Either late Saturday night, or very early Sunday morning, July 24, Bret was beaten up after the poker game. He was found in a ditch by John and Edie Stoller, who took him home with them to nurse him back to health. John Stoller offered to take Bret back into Echo Springs after regaining his strength. We may assume this was on Monday, July 25, since the barber and tailor shops were both open for business... unlikely for a Sunday.
The rest of the week would have allowed Bret to make friends in town, run an ad in the newspaper to discourage King from further assaults, devise a plan to defeat King, and entice people to vote for Joshua Thayer for judge on the following Monday.
The morning after the election, Tuesday, August 2, Bret knew he could count on the fairness of a judge he could trust, and moved ahead with the next part of his plan. He organized the independent miners of Echo Springs to form a combined company and go head-to-head with King’s operation. King’s banker, Crane, mentioned the large sums deposited in the bank over the last month, so we must assume the story carries over into September.
It’s reasonable to allow a couple of weeks for King to realize the new company is mining under his claim, sue them, and then to have the decision appealed in a higher court. Bret then would have had time to see his plan through, convincing King to merge with the new company and reform his corrupt practices. With all that accomplished, Bret could have ridden out of Echo Springs on Thursday, September 15. The weather depicted in the episode still seems hot and dusty, as it would in Utah at that time of year.
As the pilot for the original Maverick series, “War of the Silver Kings” serves not only as our introduction to Bret Maverick, but set in 1870, it’s also one of our earliest look into any of the Mavericks’ lives as wandering gamblers.
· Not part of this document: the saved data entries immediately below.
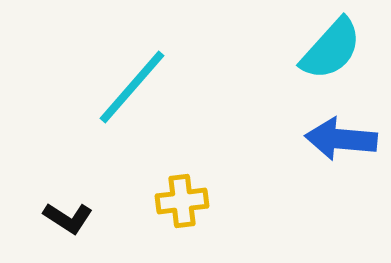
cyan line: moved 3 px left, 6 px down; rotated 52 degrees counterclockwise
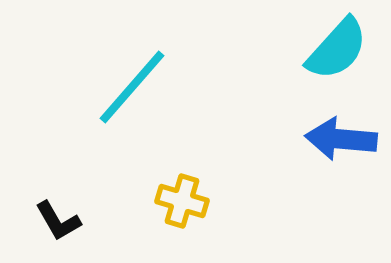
cyan semicircle: moved 6 px right
yellow cross: rotated 24 degrees clockwise
black L-shape: moved 10 px left, 3 px down; rotated 27 degrees clockwise
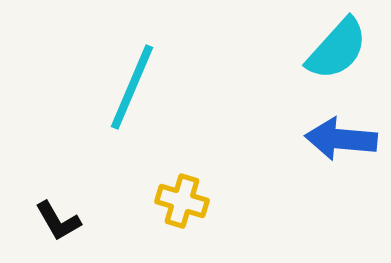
cyan line: rotated 18 degrees counterclockwise
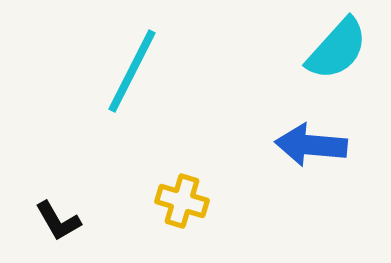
cyan line: moved 16 px up; rotated 4 degrees clockwise
blue arrow: moved 30 px left, 6 px down
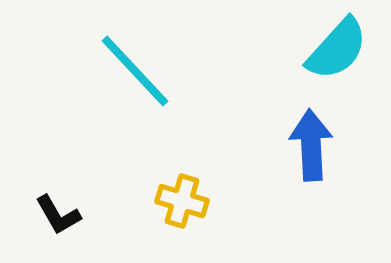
cyan line: moved 3 px right; rotated 70 degrees counterclockwise
blue arrow: rotated 82 degrees clockwise
black L-shape: moved 6 px up
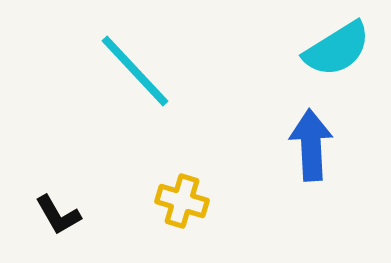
cyan semicircle: rotated 16 degrees clockwise
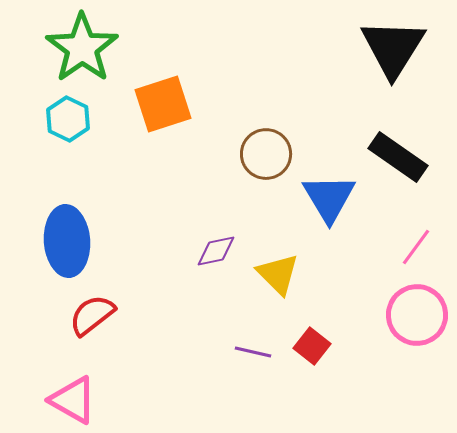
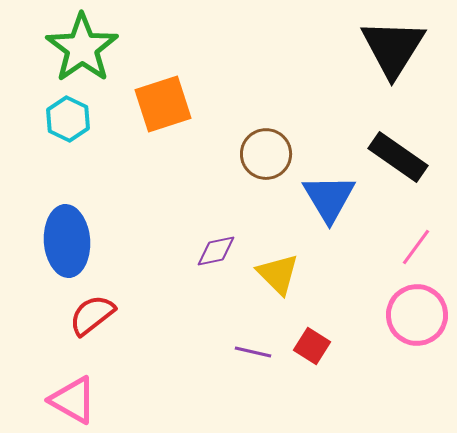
red square: rotated 6 degrees counterclockwise
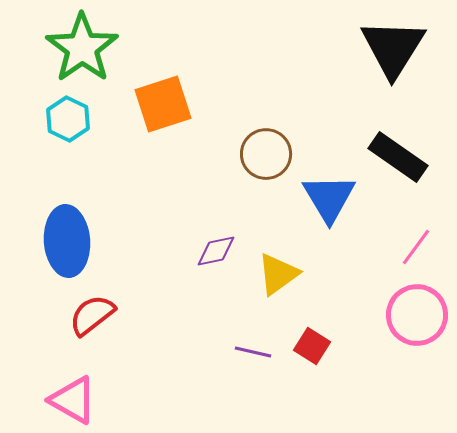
yellow triangle: rotated 39 degrees clockwise
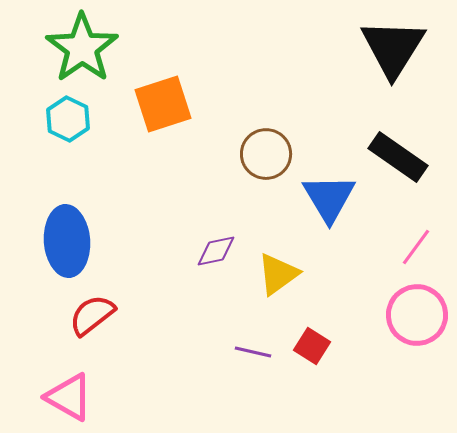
pink triangle: moved 4 px left, 3 px up
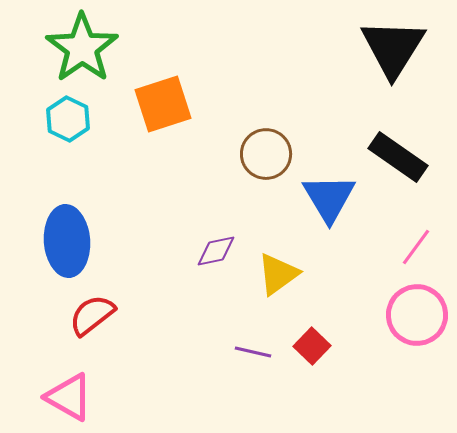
red square: rotated 12 degrees clockwise
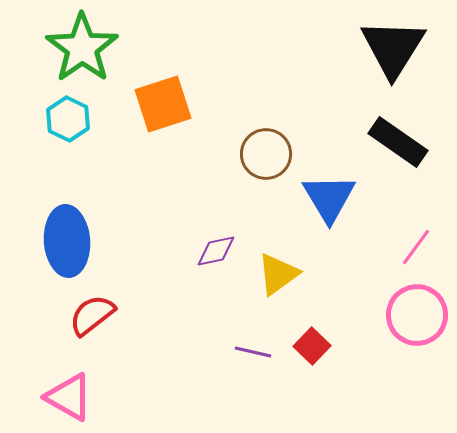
black rectangle: moved 15 px up
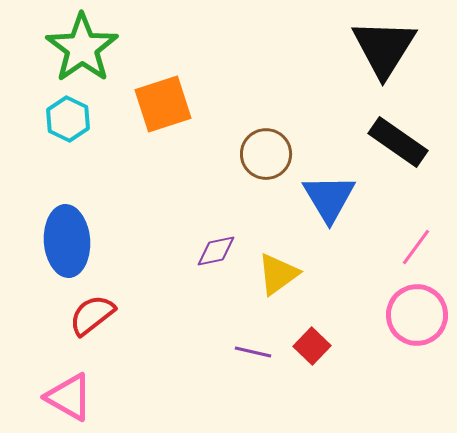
black triangle: moved 9 px left
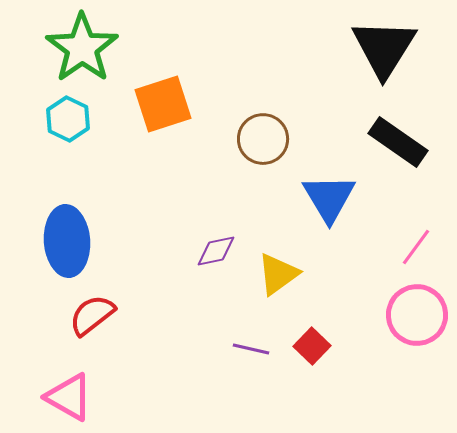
brown circle: moved 3 px left, 15 px up
purple line: moved 2 px left, 3 px up
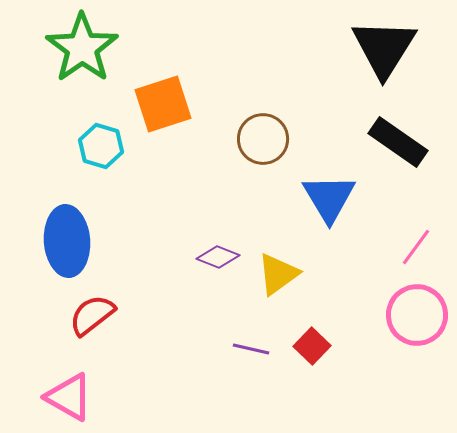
cyan hexagon: moved 33 px right, 27 px down; rotated 9 degrees counterclockwise
purple diamond: moved 2 px right, 6 px down; rotated 33 degrees clockwise
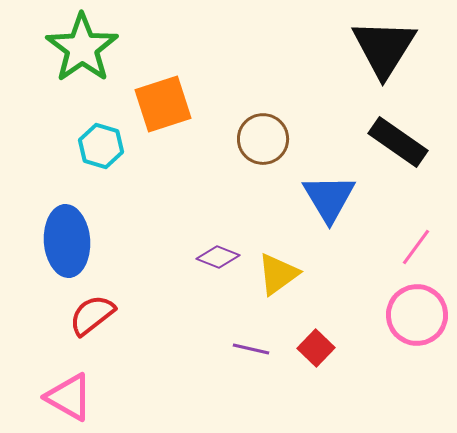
red square: moved 4 px right, 2 px down
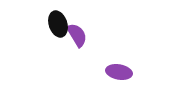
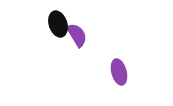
purple ellipse: rotated 65 degrees clockwise
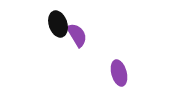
purple ellipse: moved 1 px down
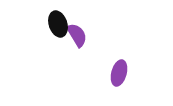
purple ellipse: rotated 30 degrees clockwise
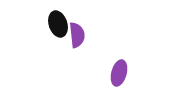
purple semicircle: rotated 25 degrees clockwise
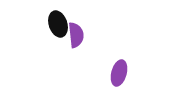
purple semicircle: moved 1 px left
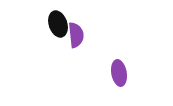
purple ellipse: rotated 25 degrees counterclockwise
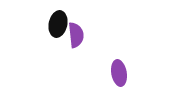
black ellipse: rotated 30 degrees clockwise
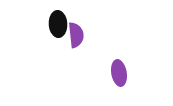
black ellipse: rotated 15 degrees counterclockwise
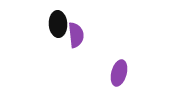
purple ellipse: rotated 25 degrees clockwise
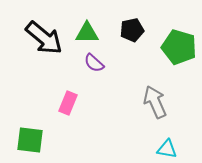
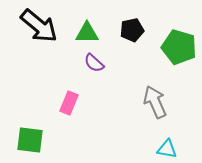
black arrow: moved 5 px left, 12 px up
pink rectangle: moved 1 px right
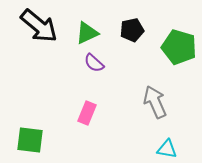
green triangle: rotated 25 degrees counterclockwise
pink rectangle: moved 18 px right, 10 px down
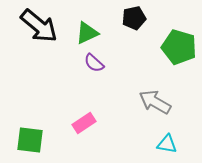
black pentagon: moved 2 px right, 12 px up
gray arrow: rotated 36 degrees counterclockwise
pink rectangle: moved 3 px left, 10 px down; rotated 35 degrees clockwise
cyan triangle: moved 5 px up
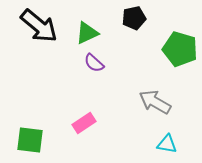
green pentagon: moved 1 px right, 2 px down
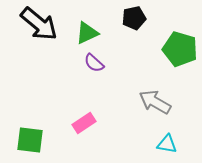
black arrow: moved 2 px up
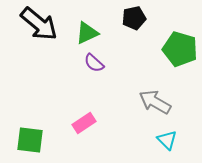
cyan triangle: moved 4 px up; rotated 35 degrees clockwise
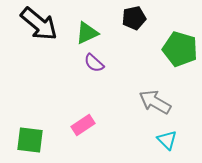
pink rectangle: moved 1 px left, 2 px down
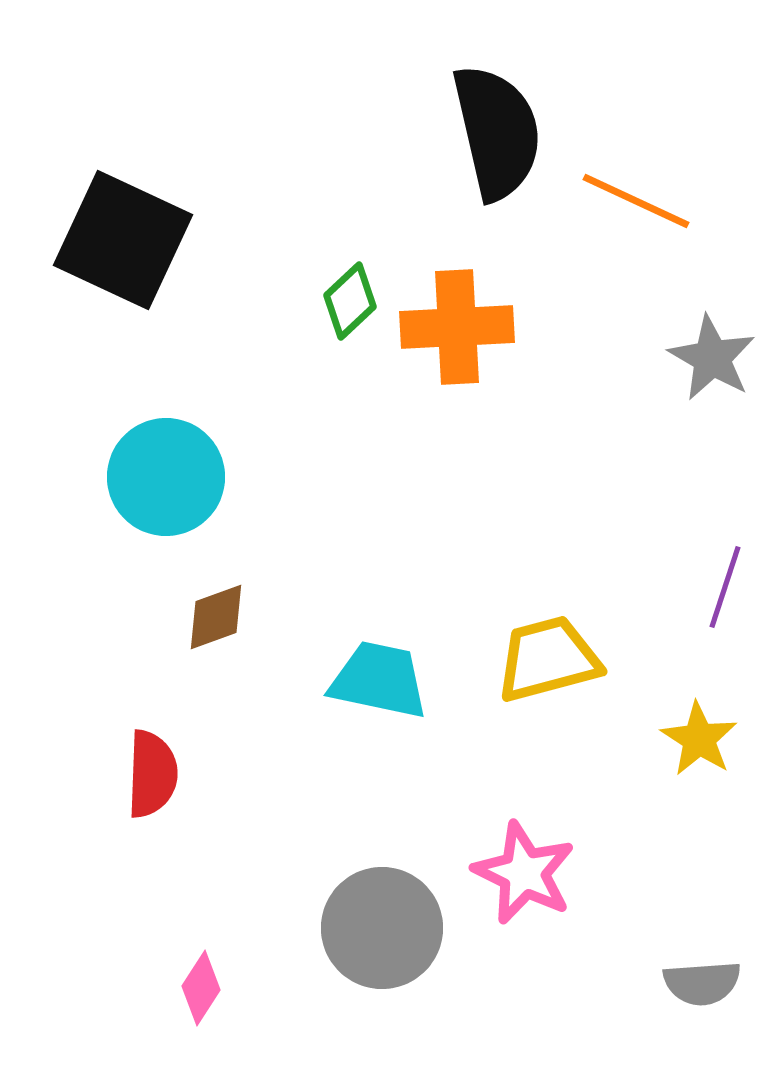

We see an earlier adventure of both Maverick Brothers together in "Trail West to Fury", but that story takes place upon their return to their ranch in Texas immediately after the Civil War, and pre-dates their gambling careers.
We assume “War of the Silver Kings” was early in Bret’s career. When his familiar black broadcloth coat got ripped, he told Big Mike McComb, “It took me a long time to get a coat like this.” We also learn it was tailored for him in Chicago, apparently shortly before the story begins. The year of 1870 as presented in the context of the story seems consistent with this point in Bret Maverick’s travels.